In Ecuador, we dug up a monument, which is located near the most western point of the South American continent. It is multi-layered, its age is from 7 to 2,5 thousands of years. We determined how promising and interesting the monument is, in which direction to develop our work in order to catch the time that interests us - the period between 6,5-5,5 thousands of years ago.
There we studied the general processes that occurred on the shores of the ocean in human groups at different times. Global climate change had a definite impact on ancient people. They pushed people to change material culture — objects of hunting or gathering — or the creation of technological innovations, the domestication of animals, the domestication of wild plants, and so on.

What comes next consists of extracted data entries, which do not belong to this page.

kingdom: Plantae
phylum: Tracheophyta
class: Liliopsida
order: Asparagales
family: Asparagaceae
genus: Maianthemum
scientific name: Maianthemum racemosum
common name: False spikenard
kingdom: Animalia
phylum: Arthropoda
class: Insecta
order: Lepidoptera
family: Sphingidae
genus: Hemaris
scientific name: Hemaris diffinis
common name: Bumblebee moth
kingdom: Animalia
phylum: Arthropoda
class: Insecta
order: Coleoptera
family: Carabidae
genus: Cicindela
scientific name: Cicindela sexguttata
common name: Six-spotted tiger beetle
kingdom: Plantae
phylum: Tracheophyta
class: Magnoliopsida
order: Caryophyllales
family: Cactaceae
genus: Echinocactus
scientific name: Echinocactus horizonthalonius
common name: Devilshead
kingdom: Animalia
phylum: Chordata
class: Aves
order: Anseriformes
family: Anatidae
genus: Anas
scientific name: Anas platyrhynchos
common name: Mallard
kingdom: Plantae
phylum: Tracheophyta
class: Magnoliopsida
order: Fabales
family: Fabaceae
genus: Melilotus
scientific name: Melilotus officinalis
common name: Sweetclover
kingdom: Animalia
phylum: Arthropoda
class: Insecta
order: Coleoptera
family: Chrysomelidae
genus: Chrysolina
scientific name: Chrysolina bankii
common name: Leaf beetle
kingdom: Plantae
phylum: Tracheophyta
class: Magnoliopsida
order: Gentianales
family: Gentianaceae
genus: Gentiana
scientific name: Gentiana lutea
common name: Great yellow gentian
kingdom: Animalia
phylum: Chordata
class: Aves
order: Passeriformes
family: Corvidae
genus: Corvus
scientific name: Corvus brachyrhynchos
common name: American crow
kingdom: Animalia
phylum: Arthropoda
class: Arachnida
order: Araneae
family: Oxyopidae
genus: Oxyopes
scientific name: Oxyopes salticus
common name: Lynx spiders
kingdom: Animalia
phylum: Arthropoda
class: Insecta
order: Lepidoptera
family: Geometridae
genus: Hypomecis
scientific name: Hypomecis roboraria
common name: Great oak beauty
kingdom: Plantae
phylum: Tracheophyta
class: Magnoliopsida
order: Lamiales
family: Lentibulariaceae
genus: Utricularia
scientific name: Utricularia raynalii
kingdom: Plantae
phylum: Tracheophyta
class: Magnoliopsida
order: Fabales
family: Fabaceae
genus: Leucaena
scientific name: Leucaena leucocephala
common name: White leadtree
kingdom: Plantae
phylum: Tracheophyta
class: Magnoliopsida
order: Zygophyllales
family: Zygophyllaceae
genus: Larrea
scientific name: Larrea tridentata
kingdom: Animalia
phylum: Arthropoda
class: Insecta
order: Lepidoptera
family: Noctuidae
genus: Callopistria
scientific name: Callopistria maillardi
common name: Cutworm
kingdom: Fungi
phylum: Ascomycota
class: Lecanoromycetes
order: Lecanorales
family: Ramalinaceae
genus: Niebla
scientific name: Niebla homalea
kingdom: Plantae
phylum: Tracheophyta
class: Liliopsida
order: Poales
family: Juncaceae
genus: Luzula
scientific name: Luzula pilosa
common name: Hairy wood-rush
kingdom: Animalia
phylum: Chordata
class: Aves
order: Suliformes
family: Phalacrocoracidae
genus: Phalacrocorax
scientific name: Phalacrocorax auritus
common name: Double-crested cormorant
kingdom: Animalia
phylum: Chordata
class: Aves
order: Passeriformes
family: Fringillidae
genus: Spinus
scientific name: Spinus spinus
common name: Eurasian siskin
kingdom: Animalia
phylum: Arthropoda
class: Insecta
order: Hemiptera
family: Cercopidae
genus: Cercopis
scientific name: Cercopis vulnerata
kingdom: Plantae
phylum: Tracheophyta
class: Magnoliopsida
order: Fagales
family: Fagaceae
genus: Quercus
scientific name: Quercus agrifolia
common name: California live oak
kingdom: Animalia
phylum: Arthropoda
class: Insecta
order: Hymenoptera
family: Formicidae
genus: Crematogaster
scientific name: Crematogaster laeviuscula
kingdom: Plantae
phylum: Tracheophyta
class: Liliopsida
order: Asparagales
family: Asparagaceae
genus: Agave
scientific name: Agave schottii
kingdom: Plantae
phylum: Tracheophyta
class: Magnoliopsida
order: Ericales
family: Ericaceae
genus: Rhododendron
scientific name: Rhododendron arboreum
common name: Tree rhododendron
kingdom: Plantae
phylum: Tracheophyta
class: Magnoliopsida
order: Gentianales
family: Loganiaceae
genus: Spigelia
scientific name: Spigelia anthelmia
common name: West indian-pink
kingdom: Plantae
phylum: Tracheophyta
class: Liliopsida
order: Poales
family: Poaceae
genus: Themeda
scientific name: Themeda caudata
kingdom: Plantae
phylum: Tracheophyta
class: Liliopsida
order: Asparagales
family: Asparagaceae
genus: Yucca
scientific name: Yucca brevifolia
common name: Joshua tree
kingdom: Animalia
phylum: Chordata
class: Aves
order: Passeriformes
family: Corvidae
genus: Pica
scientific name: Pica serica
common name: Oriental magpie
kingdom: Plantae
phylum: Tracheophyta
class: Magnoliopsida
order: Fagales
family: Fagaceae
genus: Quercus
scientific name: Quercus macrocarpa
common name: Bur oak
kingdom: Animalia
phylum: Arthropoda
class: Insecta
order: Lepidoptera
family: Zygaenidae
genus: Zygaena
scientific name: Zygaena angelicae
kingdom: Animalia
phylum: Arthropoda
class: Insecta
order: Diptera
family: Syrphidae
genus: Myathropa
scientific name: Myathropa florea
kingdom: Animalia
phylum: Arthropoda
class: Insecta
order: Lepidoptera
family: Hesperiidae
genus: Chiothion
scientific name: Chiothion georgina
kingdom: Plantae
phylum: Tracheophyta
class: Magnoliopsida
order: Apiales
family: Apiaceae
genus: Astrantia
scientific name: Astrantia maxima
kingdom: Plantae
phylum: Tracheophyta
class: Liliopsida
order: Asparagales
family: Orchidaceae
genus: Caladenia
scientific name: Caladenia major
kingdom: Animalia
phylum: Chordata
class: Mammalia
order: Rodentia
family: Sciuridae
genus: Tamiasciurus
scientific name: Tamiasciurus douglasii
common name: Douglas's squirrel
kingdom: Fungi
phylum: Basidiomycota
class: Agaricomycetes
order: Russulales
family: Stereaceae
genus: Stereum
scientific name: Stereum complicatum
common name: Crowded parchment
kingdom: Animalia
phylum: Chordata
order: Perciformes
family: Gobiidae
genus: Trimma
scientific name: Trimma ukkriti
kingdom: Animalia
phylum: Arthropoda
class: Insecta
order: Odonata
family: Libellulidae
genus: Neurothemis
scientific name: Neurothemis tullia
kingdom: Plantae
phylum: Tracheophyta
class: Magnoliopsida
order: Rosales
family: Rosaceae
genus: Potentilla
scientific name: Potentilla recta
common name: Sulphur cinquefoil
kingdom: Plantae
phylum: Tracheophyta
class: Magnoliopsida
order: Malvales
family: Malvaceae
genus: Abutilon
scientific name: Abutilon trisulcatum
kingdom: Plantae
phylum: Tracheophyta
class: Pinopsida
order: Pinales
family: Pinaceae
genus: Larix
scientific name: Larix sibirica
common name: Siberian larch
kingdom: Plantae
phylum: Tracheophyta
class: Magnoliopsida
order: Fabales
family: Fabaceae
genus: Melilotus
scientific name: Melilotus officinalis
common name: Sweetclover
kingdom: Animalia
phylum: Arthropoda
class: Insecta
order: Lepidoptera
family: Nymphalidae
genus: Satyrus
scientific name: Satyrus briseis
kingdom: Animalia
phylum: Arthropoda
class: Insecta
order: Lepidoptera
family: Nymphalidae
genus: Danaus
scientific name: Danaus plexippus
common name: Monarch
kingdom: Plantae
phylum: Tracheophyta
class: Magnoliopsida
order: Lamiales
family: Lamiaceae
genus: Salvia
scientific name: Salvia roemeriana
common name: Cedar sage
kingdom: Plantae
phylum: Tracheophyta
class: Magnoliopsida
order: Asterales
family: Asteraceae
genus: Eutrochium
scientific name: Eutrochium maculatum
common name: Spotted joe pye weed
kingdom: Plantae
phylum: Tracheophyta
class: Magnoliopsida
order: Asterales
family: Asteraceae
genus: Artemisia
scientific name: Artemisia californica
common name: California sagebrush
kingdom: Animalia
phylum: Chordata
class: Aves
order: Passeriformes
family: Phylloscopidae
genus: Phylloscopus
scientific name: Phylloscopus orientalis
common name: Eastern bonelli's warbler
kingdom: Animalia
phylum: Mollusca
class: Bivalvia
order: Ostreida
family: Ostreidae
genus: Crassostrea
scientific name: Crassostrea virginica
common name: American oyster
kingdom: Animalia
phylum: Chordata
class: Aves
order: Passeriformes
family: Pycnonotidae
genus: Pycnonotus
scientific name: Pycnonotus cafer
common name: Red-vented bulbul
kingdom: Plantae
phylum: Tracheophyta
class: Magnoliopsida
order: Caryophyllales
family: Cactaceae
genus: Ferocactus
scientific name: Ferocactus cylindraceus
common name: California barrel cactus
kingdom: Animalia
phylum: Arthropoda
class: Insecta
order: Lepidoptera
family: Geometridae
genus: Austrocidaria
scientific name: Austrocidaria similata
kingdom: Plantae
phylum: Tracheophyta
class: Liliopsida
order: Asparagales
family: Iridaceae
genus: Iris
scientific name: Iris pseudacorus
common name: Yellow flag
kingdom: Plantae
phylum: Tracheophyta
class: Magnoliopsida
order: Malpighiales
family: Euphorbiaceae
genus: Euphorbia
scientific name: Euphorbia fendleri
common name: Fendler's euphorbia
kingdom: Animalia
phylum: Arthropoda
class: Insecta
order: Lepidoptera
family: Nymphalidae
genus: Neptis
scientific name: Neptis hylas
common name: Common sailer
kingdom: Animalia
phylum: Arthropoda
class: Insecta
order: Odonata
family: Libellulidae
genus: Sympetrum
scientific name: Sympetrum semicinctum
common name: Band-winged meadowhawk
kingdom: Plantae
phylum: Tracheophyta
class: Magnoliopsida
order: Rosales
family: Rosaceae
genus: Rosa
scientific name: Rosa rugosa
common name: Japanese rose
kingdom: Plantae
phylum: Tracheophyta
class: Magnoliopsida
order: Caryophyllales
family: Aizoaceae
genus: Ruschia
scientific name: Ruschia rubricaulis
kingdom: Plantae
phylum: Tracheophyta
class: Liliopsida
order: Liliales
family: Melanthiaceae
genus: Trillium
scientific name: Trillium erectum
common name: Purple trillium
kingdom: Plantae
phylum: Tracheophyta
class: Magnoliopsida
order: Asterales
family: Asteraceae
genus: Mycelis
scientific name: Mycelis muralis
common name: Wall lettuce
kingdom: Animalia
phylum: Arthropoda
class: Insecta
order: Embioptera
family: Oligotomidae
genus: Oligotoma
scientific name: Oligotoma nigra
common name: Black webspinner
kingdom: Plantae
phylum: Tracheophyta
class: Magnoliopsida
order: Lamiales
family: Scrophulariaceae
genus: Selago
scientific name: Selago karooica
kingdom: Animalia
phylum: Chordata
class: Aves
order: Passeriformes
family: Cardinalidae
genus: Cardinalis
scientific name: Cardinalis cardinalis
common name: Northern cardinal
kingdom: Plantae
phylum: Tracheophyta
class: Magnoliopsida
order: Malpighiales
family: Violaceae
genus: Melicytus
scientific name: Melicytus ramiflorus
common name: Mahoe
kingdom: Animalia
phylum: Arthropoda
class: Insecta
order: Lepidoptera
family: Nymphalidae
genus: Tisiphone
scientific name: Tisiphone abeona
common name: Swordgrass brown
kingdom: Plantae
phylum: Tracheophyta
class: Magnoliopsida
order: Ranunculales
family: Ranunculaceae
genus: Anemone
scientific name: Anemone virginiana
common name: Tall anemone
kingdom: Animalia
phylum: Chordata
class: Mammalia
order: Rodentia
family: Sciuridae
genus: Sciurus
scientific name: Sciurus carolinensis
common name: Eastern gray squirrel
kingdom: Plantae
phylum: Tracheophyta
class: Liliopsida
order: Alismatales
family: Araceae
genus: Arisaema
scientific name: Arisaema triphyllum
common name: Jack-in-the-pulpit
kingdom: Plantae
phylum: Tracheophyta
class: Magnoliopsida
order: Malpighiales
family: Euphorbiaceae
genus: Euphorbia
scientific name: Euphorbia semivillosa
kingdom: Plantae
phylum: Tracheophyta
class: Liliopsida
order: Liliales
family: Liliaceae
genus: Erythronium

We are interested in just this period of time, called the Neolithic revolution or neolitization. This is the time when a person begins to engage in farming and animal husbandry. This process did not occur everywhere in the same way, since natural resources were different everywhere. By this time, the beginning of social stratification, the deepening of the specialization of hunting, the beginning of trade and exchange. “Rich and poor” burials appear, religion develops, during this period sexual differentiation is pronounced due to participation in the life of this or that community. This period predetermined further progress in the development of mankind.
And in connection with this, we have such an idea: complex groups of hunters and gatherers exploited natural resources to survive, but at the same time they also begin to outline social differences. In one place at this time a person actively begins to engage in farming, and in another - continues to hunt and collect, but there and there are social inequalities. This is still a time of some kind of equality between these groups. In the future, if a person lives safely, more children are born, which means more pressure on nature, which causes a crisis in the community of hunters and gatherers. And farmers survive, because they no longer depend on natural resources, they adapt nature to themselves, and from the point of view of further development they are more progressive.
There are different groups, there are obvious differences in development, this all needs to be compared and analyzed. With the help of zoologists, botanists, geophysicists, geneticists, anthropologists, historians and other scientists, we do this. Sometimes you do not even know where the way to a deeper and more objective study of these issues. Step by step, we are gathering a mosaic of small details, we come to a comprehension of hypotheses and concepts in assessing the events that occurred in the whole world: the Pacific Ocean - the west and east coast, in Eurasia - the coast of the Pacific and the Atlantic.